Todos compartían el tedio, pero Dimas Navarro estaba convencido de que un día u otro se le presentaría la oportunidad de dejar atrás ese mundo opresivo, lleno de cosas insignificantes que se plantaban delante de él como una montaña inexpugnable. Y si no se presentaba, estaba dispuesto a ir a por ella, a tentar a la suerte para cambiar su vida, a no dejarla pasar.

Se lo debía a sí mismo, a su fuerza y arrojo aletargados, a la derrota de su padre, a la inteligencia de Guillermo, al que consideraba su hermano y que merecía un futuro mejor.

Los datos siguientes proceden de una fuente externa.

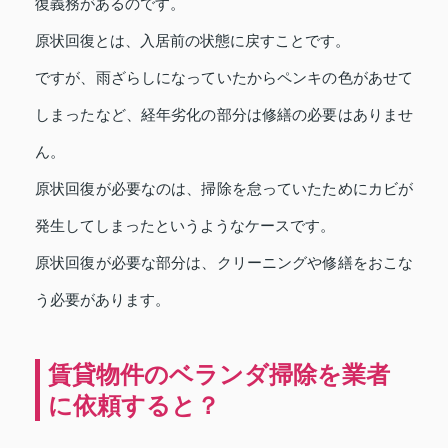
復義務があるのです。
原状回復とは、入居前の状態に戻すことです。
ですが、雨ざらしになっていたからペンキの色があせて
しまったなど、経年劣化の部分は修繕の必要はありませ
ん。
原状回復が必要なのは、掃除を怠っていたためにカビが
発生してしまったというようなケースです。
原状回復が必要な部分は、クリーニングや修繕をおこな
う必要があります。
賃貸物件のベランダ掃除を業者
に依頼すると？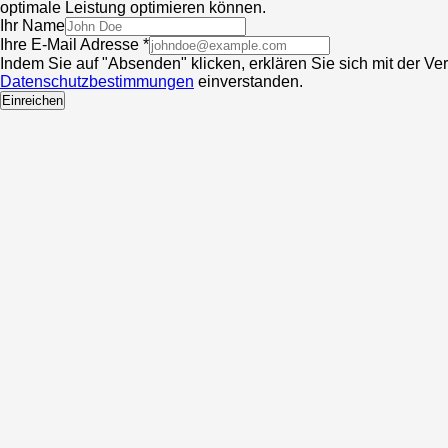
optimale Leistung optimieren können.
Ihr Name
Ihre E-Mail Adresse *
Indem Sie auf "Absenden" klicken, erklären Sie sich mit der V
Datenschutzbestimmungen
einverstanden.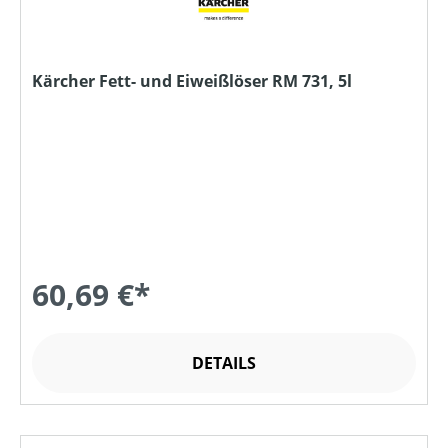
Kärcher Fett- und Eiweißlöser RM 731, 5l
60,69 €*
DETAILS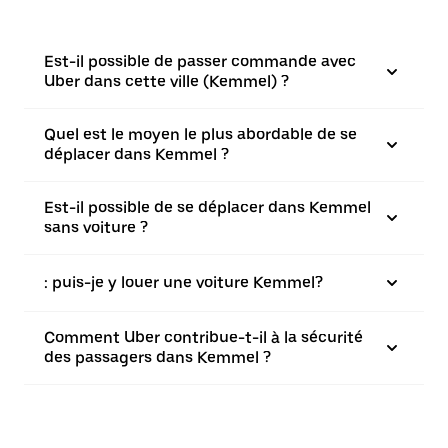
Est-il possible de passer commande avec
Uber dans cette ville (Kemmel) ?
Quel est le moyen le plus abordable de se
déplacer dans Kemmel ?
Est-il possible de se déplacer dans Kemmel
sans voiture ?
: puis-je y louer une voiture Kemmel?
Comment Uber contribue-t-il à la sécurité
des passagers dans Kemmel ?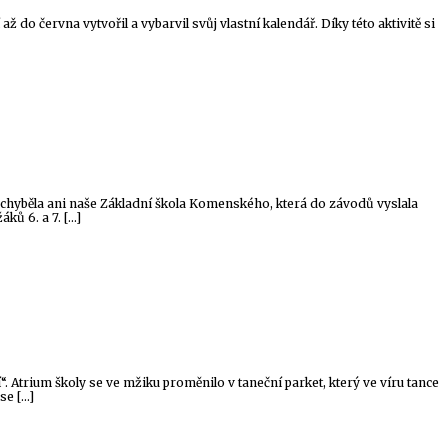
 do června vytvořil a vybarvil svůj vlastní kalendář. Díky této aktivitě si
Nechyběla ani naše Základní škola Komenského, která do závodů vyslala
áků 6. a 7. […]
. Atrium školy se ve mžiku proměnilo v taneční parket, který ve víru tance
se […]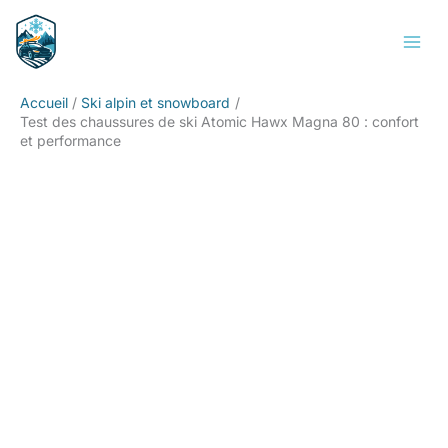
Aller
Rechercher
au
contenu
Accueil
Ski alpin et snowboard
Test des chaussures de ski Atomic Hawx Magna 80 : confort
et performance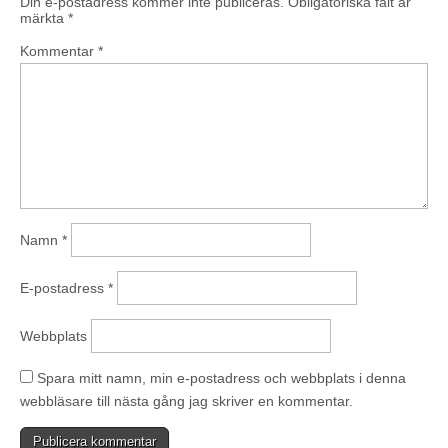
Din e-postadress kommer inte publiceras.
Obligatoriska fält är
märkta
*
Kommentar
*
Namn
*
E-postadress
*
Webbplats
Spara mitt namn, min e-postadress och webbplats i denna
webbläsare till nästa gång jag skriver en kommentar.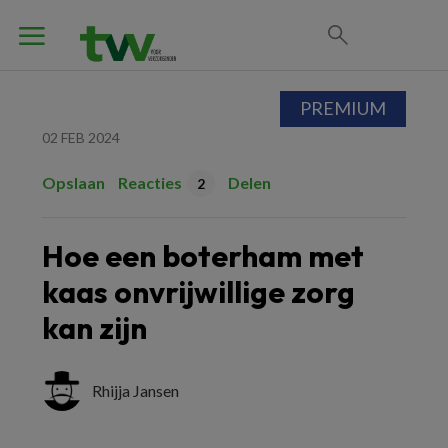
PREMIUM
02 FEB 2024
Opslaan
Reacties
Delen
2
Hoe een boterham met
kaas onvrijwillige zorg
kan zijn
Rhijja Jansen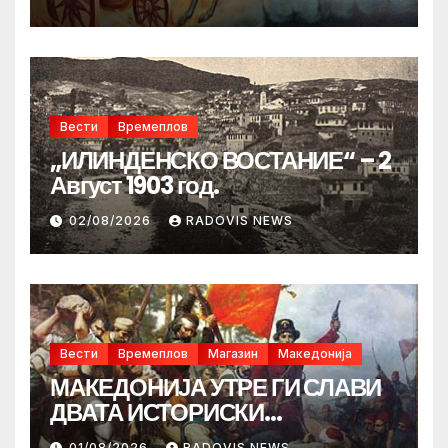
Вести
Времеплов
„ИЛИНДЕНСКО ВОСТАНИЕ“ – 2
Август 1903 год.
02/08/2026
RADOVIS NEWS
Вести
Времеплов
Магазин
Македонија
МАКЕДОНИЈА УТРЕ ГИ СЛАВИ
ДВАТА ИСТОРИСКИ
ИЛИНДЕНА!
01/08/2026
RADOVIS NEWS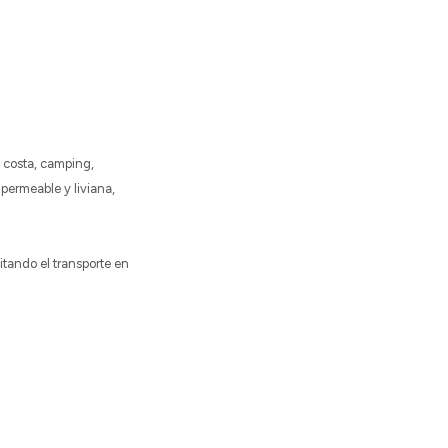
a costa, camping,
mpermeable y liviana,
itando el transporte en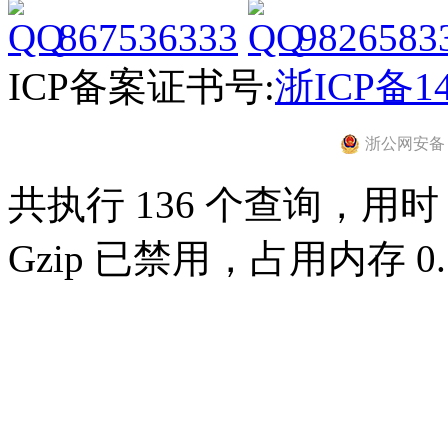
867536333
9826583
ICP备案证书号:
浙ICP备14
浙公网安备 33
共执行 136 个查询，用时 0
Gzip 已禁用，占用内存 0.7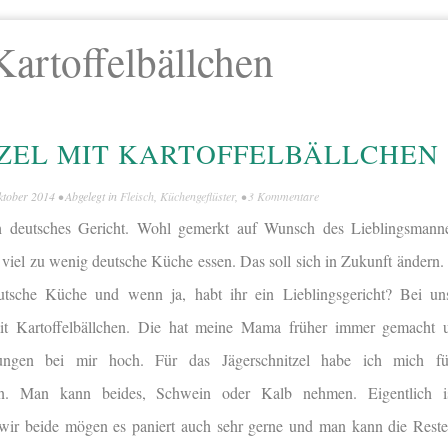
Kartoffelbällchen
ZEL MIT KARTOFFELBÄLLCHEN
ktober 2014
• Abgelegt in
Fleisch
,
Küchengeflüster
, •
3 Kommentare
ch deutsches Gericht. Wohl gemerkt auf Wunsch des Lieblingsman
viel zu wenig deutsche Küche essen. Das soll sich in Zukunft ändern.
utsche Küche und wenn ja, habt ihr ein Lieblingsgericht? Bei uns
mit Kartoffelbällchen. Die hat meine Mama früher immer gemach
erungen bei mir hoch. Für das Jägerschnitzel habe ich mich fü
den. Man kann beides, Schwein oder Kalb nehmen. Eigentlich i
er wir beide mögen es paniert auch sehr gerne und man kann die Res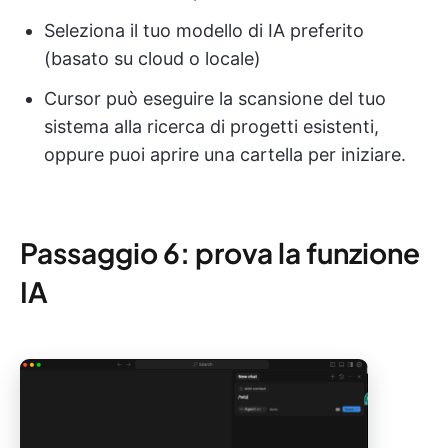
Seleziona il tuo modello di IA preferito
(basato su cloud o locale)
Cursor può eseguire la scansione del tuo
sistema alla ricerca di progetti esistenti,
oppure puoi aprire una cartella per iniziare.
Passaggio 6: prova la funzione
IA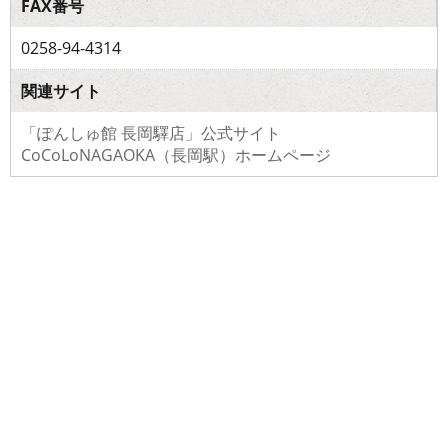
FAX番号
0258-94-4314
関連サイト
「ぽんしゅ館 長岡驛店」公式サイト
CoCoLoNAGAOKA（長岡駅）ホームページ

Durante la hora de la comida, el hartazgo general afloró. Daniel Montero, el contramaestre que llamaba «compañeros» a los obreros a su cargo ya había dejado de vigilar. Intentó tranquilizar los ánimos con promesas de acción efectiva:

—Pronto estaremos en disposición de hacer una huelga. Debemos esperar el momento en que podamos provocar más daño al patrón. Hasta ahora los envíos han llegado muy escalonados, pero se rumorea que en poco tiempo recibiremos uno de gran importancia: nos mandarán los viejos modelos de Bruselas y Lieja para que los rehabilitemos. Cuando estén aquí comenzaremos la huelga y nos haremos fuertes.

—¿Por qué esperar, Montero? —preguntó un gigantón, interrumpiendo su discurso.

—¿Por qué esperar, dices? Ramiro, ¿cuántos hijos tienes?

—El mes que viene nace el sexto, si Dios quiere.

—¿Y cuánto tiempo estás dispuesto a aguantar sin sueldo? ¿Cuántas semanas podrás seguir llevando un plato a la mesa para ellos?

Ramiro agachó la cabeza y calló. Todos se miraron, pero esta vez no había ni un asomo de burla en los rostros. Cada uno sabía lo que tenía en casa, si podían poner un buen hueso al caldo cada día o si, por el contrario, abundaban más las patatas que la carne. Era la palabra de Daniel Montero: había que esperar. Pero no podía ser durante mucho tiempo. Todos estaban indignados por las horas de más, el sueldo que nunca aumentaba, el frío, la ropa raída, el pan duro, los rostros ajados de sus mujeres al llegar a casa, los ojos grandes y brillantes de los niños, de sus hijos, mirándoles… El deseo impaciente de cambiar las cosas se colaba en el pecho de aquellos hombres como la irritante brisa helada de los días de invierno. El momento de iniciar la huelga estaba cerca.